I guess people agreed because it grew to two million players over those four weeks and people are clamoring for a Season Two.
The thought hit me that Dispatch was popular because it was life reduced to a game where, unlike life, the consequences of choices made play out in a matter of hours rather than a lifetime.
I thought about VDH’s first encounters with Sowell, Steele, and Atlas and what those interactions might have done to influence him to become who he is today.
Then I thought about choices I have made and how my life has changed – and that some choices may not have even impacted it—yet. I can pinpoint a few choices—or opportunities I missed—during my life (one from when I was 15 years old) that I regret making/not making. I’m not completely sure I understand how they changed my life’s trajectory, but I am convinced, like the character’s choices in the game, they changed my life.
At the end of the game, in some variants, Robert and Blonde Blazer wound up together and InvisiGal went back to being a baddie, others had Robert and InvisiGal together and Blazer as Robert’s BFF, and in one version, it was none of the above.
In my story (and in real life), I wound up with Blonde Blazer/Mandy the brunette.
Still a little disappointed I didn’t wind up as VDH or get the MechaMan suit—or VDH and the MechaMan suit.
That would have been awesome.



This is fantastic. I often substitute teach at a school in a very economically challenged area, and I can get the kids' attention by bringing in superhero stickers and having them explain who they are and what powers they have. The superhero characters engage kids so well. Of course I only ask G rated questions. We try to talk to the kids about choices.
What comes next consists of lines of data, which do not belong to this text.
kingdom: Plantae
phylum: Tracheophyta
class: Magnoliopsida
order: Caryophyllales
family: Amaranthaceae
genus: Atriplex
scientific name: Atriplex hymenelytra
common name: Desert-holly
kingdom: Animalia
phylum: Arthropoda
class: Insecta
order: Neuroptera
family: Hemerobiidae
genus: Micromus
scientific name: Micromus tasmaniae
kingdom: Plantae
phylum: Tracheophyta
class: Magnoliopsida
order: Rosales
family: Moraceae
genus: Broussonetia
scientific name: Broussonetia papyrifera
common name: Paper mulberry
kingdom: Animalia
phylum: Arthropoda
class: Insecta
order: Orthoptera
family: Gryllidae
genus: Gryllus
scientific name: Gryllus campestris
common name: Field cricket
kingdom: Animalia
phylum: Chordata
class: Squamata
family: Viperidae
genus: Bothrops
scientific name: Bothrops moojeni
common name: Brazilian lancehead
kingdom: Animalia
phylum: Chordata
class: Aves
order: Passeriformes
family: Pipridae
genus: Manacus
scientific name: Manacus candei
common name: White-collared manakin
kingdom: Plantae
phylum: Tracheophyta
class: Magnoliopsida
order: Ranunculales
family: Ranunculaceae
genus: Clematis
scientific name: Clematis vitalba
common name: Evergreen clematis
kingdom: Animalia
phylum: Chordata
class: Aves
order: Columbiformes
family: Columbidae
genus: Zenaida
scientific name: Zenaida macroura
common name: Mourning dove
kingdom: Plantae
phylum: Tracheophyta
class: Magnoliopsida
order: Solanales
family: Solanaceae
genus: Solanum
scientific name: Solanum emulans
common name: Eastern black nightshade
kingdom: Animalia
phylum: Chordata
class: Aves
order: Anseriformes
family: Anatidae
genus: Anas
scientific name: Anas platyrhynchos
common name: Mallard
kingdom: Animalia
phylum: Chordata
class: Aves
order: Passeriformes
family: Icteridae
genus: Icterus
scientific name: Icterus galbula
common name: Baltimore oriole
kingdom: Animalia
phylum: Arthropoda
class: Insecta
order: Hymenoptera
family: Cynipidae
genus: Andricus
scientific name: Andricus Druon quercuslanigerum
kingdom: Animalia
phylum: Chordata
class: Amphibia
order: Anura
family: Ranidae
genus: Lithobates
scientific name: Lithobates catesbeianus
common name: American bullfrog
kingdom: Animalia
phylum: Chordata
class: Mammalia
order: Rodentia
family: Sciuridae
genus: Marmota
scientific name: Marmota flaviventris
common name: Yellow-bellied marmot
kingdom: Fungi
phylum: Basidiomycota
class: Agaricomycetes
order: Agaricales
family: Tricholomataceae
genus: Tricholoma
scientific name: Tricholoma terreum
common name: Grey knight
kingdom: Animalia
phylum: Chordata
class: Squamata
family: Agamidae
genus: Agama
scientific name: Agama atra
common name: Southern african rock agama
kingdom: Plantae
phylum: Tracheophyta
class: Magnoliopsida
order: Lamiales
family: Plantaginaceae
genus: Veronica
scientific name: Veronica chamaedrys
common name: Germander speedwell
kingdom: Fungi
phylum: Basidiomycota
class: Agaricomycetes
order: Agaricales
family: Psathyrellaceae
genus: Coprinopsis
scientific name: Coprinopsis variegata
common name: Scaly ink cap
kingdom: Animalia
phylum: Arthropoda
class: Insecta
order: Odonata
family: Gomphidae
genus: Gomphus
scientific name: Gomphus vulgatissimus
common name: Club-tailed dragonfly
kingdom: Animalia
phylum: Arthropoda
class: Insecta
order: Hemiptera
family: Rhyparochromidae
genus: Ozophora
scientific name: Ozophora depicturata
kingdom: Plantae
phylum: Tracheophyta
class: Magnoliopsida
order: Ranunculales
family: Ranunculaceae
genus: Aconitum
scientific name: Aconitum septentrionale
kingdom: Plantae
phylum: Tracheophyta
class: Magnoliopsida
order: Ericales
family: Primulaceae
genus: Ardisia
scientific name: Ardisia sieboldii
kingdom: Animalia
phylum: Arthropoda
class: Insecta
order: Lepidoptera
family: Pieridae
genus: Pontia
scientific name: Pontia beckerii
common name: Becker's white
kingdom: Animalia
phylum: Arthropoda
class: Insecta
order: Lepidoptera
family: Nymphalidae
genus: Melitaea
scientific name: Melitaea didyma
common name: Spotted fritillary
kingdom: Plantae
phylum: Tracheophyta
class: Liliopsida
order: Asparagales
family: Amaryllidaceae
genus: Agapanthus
When I look back on bad choices I made, I try to both figure out how to make better ones and to see how the consequences of my choices may help me help someone else. If it weren't for some bad choices I've made, I wouldn't be able to connect with the students I teach. Then again, I might be married with a house and two cars. The story isn't over!
Only other SuperHero VDH missed was Walter Williams though I imagine he ran across him eventually.